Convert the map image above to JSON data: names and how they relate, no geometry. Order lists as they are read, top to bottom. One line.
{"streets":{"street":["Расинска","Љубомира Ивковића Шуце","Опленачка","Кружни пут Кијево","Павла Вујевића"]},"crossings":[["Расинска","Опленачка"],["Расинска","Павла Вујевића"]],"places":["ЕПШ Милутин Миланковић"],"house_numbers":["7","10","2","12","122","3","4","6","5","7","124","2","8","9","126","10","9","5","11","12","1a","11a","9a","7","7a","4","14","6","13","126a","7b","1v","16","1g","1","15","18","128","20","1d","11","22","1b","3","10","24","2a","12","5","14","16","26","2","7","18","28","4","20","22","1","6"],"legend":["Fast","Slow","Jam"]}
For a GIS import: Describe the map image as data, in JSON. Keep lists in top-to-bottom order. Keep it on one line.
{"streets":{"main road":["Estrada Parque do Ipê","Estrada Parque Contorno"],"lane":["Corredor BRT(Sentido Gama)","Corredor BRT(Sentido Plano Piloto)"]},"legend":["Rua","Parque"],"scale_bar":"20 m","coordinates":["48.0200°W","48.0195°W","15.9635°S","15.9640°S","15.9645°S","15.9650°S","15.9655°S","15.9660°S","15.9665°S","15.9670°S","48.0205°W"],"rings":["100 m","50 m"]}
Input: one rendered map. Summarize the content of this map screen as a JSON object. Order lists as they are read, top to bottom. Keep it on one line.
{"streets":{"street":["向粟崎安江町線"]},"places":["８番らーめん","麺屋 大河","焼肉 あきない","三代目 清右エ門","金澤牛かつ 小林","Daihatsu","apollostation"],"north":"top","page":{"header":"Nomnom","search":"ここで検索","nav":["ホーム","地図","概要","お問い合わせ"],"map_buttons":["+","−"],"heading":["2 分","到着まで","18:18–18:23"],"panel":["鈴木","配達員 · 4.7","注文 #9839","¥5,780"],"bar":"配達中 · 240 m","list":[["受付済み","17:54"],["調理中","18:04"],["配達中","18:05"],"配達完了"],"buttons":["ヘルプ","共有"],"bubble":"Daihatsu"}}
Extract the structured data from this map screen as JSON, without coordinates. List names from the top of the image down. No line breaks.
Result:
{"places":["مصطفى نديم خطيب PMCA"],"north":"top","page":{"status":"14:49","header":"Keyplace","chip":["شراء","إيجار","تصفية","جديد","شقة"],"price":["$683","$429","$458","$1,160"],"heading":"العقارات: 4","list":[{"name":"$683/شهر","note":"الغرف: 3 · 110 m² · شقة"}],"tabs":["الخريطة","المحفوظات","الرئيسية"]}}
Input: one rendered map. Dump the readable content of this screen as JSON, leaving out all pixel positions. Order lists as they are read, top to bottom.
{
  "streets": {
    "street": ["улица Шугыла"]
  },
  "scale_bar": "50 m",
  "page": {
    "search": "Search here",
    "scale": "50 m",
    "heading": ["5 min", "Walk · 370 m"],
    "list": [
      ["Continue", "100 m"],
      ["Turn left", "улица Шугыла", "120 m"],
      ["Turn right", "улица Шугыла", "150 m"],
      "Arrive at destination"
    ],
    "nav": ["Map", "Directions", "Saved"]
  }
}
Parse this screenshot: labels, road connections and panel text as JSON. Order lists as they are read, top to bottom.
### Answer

= Your objective =
Go through the data above and copy all of it exactly.

= Problem solution =
Convert the map image above to JSON data: names and how they relate, no geometry. Order lists as they are read, top to bottom. One line.
{"streets":{"street":["Расинска","Љубомира Ивковића Шуце","Опленачка","Кружни пут Кијево","Павла Вујевића"]},"crossings":[["Расинска","Опленачка"],["Расинска","Павла Вујевића"]],"places":["ЕПШ Милутин Миланковић"],"house_numbers":["7","10","2","12","122","3","4","6","5","7","124","2","8","9","126","10","9","5","11","12","1a","11a","9a","7","7a","4","14","6","13","126a","7b","1v","16","1g","1","15","18","128","20","1d","11","22","1b","3","10","24","2a","12","5","14","16","26","2","7","18","28","4","20","22","1","6"],"legend":["Fast","Slow","Jam"]}
For a GIS import: Describe the map image as data, in JSON. Keep lists in top-to-bottom order. Keep it on one line.
{"streets":{"main road":["Estrada Parque do Ipê","Estrada Parque Contorno"],"lane":["Corredor BRT(Sentido Gama)","Corredor BRT(Sentido Plano Piloto)"]},"legend":["Rua","Parque"],"scale_bar":"20 m","coordinates":["48.0200°W","48.0195°W","15.9635°S","15.9640°S","15.9645°S","15.9650°S","15.9655°S","15.9660°S","15.9665°S","15.9670°S","48.0205°W"],"rings":["100 m","50 m"]}
Input: one rendered map. Summarize the content of this map screen as a JSON object. Order lists as they are read, top to bottom. Keep it on one line.
{"streets":{"street":["向粟崎安江町線"]},"places":["８番らーめん","麺屋 大河","焼肉 あきない","三代目 清右エ門","金澤牛かつ 小林","Daihatsu","apollostation"],"north":"top","page":{"header":"Nomnom","search":"ここで検索","nav":["ホーム","地図","概要","お問い合わせ"],"map_buttons":["+","−"],"heading":["2 分","到着まで","18:18–18:23"],"panel":["鈴木","配達員 · 4.7","注文 #9839","¥5,780"],"bar":"配達中 · 240 m","list":[["受付済み","17:54"],["調理中","18:04"],["配達中","18:05"],"配達完了"],"buttons":["ヘルプ","共有"],"bubble":"Daihatsu"}}
Extract the structured data from this map screen as JSON, without coordinates. List names from the top of the image down. No line breaks.
Result:
{"places":["مصطفى نديم خطيب PMCA"],"north":"top","page":{"status":"14:49","header":"Keyplace","chip":["شراء","إيجار","تصفية","جديد","شقة"],"price":["$683","$429","$458","$1,160"],"heading":"العقارات: 4","list":[{"name":"$683/شهر","note":"الغرف: 3 · 110 m² · شقة"}],"tabs":["الخريطة","المحفوظات","الرئيسية"]}}
Input: one rendered map. Dump the readable content of this screen as JSON, leaving out all pixel positions. Order lists as they are read, top to bottom.
{
  "streets": {
    "street": ["улица Шугыла"]
  },
  "scale_bar": "50 m",
  "page": {
    "search": "Search here",
    "scale": "50 m",
    "heading": ["5 min", "Walk · 370 m"],
    "list": [
      ["Continue", "100 m"],
      ["Turn left", "улица Шугыла", "120 m"],
      ["Turn right", "улица Шугыла", "150 m"],
      "Arrive at destination"
    ],
    "nav": ["Map", "Directions", "Saved"]
  }
}
Parse this screenshot: labels, road connections and panel text as JSON. Order lists as they are read, top to bottom.
### Answer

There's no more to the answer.